• **Required action**: Can you rewrite the items, starting at the beginning and ending with the line that contains "HONOR Gadgets!", so that "Spanish Revival" becomes "Colonial Revival" and nothing else changes?

• **Excerpts from a dataset**:

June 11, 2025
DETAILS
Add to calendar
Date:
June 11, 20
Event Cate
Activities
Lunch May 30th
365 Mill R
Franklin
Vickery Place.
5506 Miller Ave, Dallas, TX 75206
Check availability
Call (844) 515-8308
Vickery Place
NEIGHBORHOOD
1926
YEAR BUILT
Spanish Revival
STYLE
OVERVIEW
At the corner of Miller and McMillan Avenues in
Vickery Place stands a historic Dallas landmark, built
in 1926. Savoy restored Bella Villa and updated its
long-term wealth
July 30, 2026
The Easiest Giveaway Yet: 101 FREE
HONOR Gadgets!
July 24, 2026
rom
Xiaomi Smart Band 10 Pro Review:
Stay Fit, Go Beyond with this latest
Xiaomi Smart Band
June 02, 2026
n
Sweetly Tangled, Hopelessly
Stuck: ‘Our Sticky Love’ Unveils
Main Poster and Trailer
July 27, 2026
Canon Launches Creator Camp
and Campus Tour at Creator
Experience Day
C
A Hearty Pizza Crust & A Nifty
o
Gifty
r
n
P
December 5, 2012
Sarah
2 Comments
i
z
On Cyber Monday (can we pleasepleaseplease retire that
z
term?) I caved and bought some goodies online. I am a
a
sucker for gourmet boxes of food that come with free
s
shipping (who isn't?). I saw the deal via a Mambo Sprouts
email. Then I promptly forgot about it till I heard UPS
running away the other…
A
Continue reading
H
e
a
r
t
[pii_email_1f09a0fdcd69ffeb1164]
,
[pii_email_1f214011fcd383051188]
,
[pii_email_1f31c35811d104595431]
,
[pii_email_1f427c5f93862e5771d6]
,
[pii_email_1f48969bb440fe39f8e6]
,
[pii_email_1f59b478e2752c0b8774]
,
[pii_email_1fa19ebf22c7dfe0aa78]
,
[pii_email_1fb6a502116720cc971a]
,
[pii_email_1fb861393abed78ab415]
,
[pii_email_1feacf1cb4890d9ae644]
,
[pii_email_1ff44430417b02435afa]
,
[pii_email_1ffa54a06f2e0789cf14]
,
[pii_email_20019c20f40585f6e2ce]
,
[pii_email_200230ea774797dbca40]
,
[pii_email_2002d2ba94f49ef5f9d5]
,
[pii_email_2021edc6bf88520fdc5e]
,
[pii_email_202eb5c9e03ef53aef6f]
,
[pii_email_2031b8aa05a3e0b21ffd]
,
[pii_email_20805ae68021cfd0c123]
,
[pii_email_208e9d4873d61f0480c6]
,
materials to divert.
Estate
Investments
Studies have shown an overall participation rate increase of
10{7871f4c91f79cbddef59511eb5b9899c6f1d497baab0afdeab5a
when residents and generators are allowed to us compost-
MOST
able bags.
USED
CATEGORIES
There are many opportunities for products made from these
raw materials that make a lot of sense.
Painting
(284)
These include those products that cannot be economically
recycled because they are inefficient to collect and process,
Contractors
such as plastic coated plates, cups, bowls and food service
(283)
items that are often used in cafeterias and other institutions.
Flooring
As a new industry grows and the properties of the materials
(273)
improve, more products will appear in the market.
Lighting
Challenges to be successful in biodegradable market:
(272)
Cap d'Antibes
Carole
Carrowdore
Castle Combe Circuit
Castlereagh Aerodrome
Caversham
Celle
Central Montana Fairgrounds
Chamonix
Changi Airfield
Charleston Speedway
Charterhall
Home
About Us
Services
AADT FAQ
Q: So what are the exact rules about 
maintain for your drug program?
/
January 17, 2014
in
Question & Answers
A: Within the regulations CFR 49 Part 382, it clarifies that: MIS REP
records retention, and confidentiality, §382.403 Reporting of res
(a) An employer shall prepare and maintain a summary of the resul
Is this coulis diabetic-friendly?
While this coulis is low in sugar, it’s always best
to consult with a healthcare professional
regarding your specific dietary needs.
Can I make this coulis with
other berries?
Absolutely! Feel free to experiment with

• **Result of the task**:
June 11, 2025
DETAILS
Add to calendar
Date:
June 11, 20
Event Cate
Activities
Lunch May 30th
365 Mill R
Franklin
Vickery Place.
5506 Miller Ave, Dallas, TX 75206
Check availability
Call (844) 515-8308
Vickery Place
NEIGHBORHOOD
1926
YEAR BUILT
Colonial Revival
STYLE
OVERVIEW
At the corner of Miller and McMillan Avenues in
Vickery Place stands a historic Dallas landmark, built
in 1926. Savoy restored Bella Villa and updated its
long-term wealth
July 30, 2026
The Easiest Giveaway Yet: 101 FREE
HONOR Gadgets!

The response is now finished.